C’est en 2010 que, le CNT, tirant les leçons d’une gouvernance peu vertueuse caractérisée par les détournements de fonds publics, l’enrichissement illicite, la corruption et une kyrielle d’autres infractions économiques, a introduit pour la première fois en droit guinéen, l’obligation de déclaration de biens visant des personnalités qui exercent certaines fonctions.
Étaient soumis, aux termes de l’article 36 de la Constitution de 2010, à l’obligation de déclaration écrite sur l’honneur de leurs biens:
– Le Président de la République;
-Le Président de l’Assemblée nationale ;
– Les premiers responsables des institutions constitutionnelles ;
– Le Gouverneur de la Banque Centrale;
-Les responsables des régies financières de l’État ;
Cette liste était, comme on le voit, limitative. Elle ne s’appliquait qu’aux personnes visées par la loi fondamentale. Or, il existe un grand nombre de hauts responsables qui devraient être soumis à la même obligation de déclaration de biens pour les mêmes motifs que ceux concernant les personnes visées à l’article 36 de la Constitution.
Le 4 juillet 2017, l’Assemblée nationale a adopté la loi 041 portant prévention, détection et répression de la corruption et des infractions assimilées.
Le législateur indique à l’article 27 de ce texte que « Les personnes visées à l’article 25 de la même loi disposent d’un délai de trois mois après leur prise de fonction ou de leur mandat et de trois mois à la fin de leurs fonctions ou de leur mandat pour le dépôt de leur déclaration de patrimoine auprès de la juridiction compétente. » Les personnes dont il est question sont celles qui ne sont visées par l’article 36 de la Constitution.

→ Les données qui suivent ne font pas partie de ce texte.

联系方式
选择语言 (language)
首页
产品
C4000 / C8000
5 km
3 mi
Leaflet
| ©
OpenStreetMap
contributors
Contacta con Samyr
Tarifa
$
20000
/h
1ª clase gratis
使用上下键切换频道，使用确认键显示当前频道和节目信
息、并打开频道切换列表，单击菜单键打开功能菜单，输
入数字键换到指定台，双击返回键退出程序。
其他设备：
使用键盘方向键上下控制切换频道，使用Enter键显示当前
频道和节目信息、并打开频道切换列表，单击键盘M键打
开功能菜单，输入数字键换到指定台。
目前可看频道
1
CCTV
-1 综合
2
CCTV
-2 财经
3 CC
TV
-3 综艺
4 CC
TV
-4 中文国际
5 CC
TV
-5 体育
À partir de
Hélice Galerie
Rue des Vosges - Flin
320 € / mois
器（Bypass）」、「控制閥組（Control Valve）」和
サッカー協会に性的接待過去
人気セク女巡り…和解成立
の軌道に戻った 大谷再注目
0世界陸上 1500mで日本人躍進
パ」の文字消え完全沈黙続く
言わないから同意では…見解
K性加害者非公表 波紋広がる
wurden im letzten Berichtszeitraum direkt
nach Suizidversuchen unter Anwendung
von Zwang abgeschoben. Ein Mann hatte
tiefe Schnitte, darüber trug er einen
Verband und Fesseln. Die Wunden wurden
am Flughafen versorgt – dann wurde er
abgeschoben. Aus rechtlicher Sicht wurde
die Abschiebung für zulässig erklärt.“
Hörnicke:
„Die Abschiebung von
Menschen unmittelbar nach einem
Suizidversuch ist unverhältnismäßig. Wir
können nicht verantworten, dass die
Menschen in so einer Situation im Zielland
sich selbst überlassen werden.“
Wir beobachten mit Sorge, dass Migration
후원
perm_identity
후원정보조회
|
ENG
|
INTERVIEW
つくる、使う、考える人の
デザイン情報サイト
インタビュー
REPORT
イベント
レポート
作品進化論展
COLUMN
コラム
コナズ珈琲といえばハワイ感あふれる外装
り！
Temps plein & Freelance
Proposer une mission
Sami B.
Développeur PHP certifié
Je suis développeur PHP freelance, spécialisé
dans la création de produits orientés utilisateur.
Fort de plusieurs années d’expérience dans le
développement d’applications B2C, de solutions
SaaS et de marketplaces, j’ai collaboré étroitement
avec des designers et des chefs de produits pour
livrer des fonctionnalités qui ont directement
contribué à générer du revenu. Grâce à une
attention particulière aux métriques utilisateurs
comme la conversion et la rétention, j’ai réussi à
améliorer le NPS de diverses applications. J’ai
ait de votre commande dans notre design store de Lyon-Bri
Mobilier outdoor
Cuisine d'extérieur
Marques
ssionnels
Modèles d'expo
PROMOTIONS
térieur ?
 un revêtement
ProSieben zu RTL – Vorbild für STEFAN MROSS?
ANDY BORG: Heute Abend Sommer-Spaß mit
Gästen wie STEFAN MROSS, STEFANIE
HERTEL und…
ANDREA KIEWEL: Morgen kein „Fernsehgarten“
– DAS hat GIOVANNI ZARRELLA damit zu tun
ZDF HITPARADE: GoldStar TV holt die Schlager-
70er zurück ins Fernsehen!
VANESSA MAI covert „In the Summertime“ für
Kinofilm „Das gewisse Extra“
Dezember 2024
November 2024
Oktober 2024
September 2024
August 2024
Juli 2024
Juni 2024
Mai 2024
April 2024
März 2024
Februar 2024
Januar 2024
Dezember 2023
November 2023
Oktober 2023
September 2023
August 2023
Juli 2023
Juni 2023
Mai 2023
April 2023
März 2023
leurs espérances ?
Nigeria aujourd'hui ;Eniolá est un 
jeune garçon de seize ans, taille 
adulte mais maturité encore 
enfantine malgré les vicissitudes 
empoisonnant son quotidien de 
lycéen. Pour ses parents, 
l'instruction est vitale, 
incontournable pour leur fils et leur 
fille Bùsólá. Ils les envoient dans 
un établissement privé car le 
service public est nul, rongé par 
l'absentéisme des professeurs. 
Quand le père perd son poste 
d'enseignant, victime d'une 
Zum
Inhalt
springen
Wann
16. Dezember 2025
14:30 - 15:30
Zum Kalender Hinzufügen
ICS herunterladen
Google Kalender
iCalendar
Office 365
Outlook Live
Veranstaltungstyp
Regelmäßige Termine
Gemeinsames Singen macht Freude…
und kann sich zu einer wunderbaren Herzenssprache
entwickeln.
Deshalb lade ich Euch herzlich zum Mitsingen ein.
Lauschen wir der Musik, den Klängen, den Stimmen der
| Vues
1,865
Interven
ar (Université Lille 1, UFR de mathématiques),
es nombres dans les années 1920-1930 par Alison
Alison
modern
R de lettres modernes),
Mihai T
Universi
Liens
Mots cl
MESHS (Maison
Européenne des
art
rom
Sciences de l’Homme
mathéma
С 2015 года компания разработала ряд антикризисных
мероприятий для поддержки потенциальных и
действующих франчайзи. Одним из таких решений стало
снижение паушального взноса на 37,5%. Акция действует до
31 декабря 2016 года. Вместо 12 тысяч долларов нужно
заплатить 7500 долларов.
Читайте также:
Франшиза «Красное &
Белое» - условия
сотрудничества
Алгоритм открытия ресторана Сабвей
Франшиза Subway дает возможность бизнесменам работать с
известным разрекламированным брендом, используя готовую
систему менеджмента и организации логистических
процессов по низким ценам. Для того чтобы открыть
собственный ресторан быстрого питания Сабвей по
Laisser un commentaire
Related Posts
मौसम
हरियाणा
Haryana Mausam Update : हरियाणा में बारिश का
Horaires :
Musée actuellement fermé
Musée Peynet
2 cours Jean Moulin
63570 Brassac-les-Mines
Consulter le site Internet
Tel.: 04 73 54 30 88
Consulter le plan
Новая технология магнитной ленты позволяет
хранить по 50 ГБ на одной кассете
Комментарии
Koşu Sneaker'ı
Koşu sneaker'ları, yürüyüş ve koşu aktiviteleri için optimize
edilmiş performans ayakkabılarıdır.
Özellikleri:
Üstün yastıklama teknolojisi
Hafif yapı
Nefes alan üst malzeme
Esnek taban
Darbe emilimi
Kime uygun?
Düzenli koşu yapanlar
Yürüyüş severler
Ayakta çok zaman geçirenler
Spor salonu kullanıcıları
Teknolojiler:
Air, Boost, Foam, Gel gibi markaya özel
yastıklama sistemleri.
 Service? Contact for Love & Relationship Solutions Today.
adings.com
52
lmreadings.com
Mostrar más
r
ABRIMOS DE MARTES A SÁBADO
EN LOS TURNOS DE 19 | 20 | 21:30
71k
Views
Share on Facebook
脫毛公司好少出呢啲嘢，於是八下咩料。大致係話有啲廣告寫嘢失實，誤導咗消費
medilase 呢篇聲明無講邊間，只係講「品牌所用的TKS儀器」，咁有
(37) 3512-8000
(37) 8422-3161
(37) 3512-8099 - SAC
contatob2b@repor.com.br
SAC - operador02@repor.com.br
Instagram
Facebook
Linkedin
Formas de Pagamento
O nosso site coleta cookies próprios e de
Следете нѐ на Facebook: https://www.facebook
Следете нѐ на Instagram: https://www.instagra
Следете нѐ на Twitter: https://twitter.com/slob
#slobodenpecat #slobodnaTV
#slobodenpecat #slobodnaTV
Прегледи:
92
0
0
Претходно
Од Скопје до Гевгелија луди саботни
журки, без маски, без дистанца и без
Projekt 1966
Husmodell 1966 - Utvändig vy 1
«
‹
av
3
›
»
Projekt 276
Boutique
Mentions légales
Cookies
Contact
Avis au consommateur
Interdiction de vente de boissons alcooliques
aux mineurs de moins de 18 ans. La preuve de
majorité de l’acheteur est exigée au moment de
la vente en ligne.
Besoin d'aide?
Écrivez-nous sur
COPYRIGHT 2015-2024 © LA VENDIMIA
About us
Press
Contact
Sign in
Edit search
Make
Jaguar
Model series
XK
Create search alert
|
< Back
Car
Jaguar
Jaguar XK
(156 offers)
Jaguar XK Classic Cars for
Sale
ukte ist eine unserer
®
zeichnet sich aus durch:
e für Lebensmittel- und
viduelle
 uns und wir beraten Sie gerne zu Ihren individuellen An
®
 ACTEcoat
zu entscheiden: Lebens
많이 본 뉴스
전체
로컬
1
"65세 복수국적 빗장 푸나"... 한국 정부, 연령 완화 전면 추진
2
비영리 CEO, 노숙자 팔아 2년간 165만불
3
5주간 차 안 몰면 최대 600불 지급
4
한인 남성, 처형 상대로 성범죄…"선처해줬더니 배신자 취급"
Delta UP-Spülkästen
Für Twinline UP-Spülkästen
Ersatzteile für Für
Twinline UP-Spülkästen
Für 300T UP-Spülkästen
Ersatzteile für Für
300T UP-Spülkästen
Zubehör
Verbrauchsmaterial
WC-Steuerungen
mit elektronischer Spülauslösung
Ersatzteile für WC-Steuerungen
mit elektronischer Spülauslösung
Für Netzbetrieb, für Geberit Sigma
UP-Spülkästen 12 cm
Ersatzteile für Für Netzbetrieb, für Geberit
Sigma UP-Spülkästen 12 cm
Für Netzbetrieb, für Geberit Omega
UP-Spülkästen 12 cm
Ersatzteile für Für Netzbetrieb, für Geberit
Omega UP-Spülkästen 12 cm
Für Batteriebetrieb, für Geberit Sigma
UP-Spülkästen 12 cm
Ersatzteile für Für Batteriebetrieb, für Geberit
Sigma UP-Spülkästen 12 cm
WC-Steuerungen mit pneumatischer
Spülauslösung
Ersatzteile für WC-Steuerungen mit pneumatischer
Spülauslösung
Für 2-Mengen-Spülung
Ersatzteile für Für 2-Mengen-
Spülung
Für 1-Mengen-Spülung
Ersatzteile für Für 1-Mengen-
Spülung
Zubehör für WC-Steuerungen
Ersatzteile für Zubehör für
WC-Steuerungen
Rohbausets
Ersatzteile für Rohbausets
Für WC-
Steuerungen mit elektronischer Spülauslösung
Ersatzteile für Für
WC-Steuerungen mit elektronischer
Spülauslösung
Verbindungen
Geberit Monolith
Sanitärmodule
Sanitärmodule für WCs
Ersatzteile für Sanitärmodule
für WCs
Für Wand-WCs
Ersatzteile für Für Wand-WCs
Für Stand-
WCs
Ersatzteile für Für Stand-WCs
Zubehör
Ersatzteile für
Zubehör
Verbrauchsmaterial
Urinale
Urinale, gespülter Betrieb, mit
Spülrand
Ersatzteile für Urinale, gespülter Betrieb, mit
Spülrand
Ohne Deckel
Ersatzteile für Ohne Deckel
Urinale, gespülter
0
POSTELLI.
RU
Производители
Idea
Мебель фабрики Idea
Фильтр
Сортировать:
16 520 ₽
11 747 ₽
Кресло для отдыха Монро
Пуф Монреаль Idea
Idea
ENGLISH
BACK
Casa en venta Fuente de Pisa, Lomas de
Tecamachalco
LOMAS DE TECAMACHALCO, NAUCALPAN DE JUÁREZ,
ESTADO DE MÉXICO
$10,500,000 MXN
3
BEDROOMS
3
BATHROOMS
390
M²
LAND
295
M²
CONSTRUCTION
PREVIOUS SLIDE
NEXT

L’article 28 quant à lui dispose que:
» Un décret, pris en conseil des ministres, détermine les personnes assujetties à la déclaration de patrimoine, autres que celles visées à l’article 36 de la Constitution. »
Ce décret a-t-il été pris ? Nous n’en savons rien.
Il existe cependant un acte relatif à la déclaration de biens ou de patrimoine des personnalités visées à l’article 36 de la Constitution. C’est le décret n°072 du 30 mars 2020. À ce décret, il faut ajouter celui du 13 novembre 2020 portant contenu du formulaire de déclaration de patrimoine (décret n°286).
Il faut noter que les dispositions de l’article 36 de la Constitution de 2010 ont été intégralement reprises par l’article 49 de celle de 2020 qui était en vigueur avant la chute du M. Alpha Condé.
Questions :
– L’abrogation de la Constitution de 2010 et, plus tard, la suspension de celle de 2020 à la suite du coup d’État du 5 septembre enlèvent-elles toute valeur juridique aux deux décrets ci-dessus mentionnés ?
En répondant par l’affirmative, on aboutirait à la conclusion suivante: toutes les institutions, toutes les structures qui ont été mises en place soit par la Constitution de 2010, soit par celle de 2020 n’existent plus en droit. De même, toutes les lois qui ont pour base ces deux normes suprêmes sont tacitement abrogées. L’abrogation tacite ou implicite étant une modalité d’abrogation de la loi.
– S’il n’existe pas un texte réglementaire qui fixe la liste des personnes assujetties à la déclaration de patrimoine, autres que celles visées par l’article 36 de la Constitution, peut-on obliger ces personnes à déclarer leur patrimoine ?
La réponse est non. Puisque le décret n° 072 ne s’applique qu’aux personnes visées à l’article 36 de la Constitution. À ce niveau, on peut dire qu’il existe un vide juridique, sauf preuve du contraire.
Mais avec ou sans texte juridique, vide juridique ou non, la déclaration de patrimoine doit être une pratique ancrée dans la gestion des affaires publiques. Et si la thèse d’absence de base juridique devait l’emporter, il serait impératif alors que la Charte de la Transition soit amendée.
L’autre innovation que le constituant de 2010 avait apportée concernait l’imprescriptibilité de la corruption et des crimes économiques. C’est la même idée qui apparaît à peu près relativement aux infractions relevant de la compétence de la CRIEF puisque celle-ci est compétente pour connaître de tous les faits antérieurs ou non à sa création relevant de son domaine de compétence. Sans compter par ailleurs que la loi anti-corruption sur laquelle s’appuie constamment la CRIEF déclare que la corruption et les infractions assimilées sont imprescriptibles. Dès lors, la déclaration de biens ou de patrimoine ne devrait pas poser de difficultés.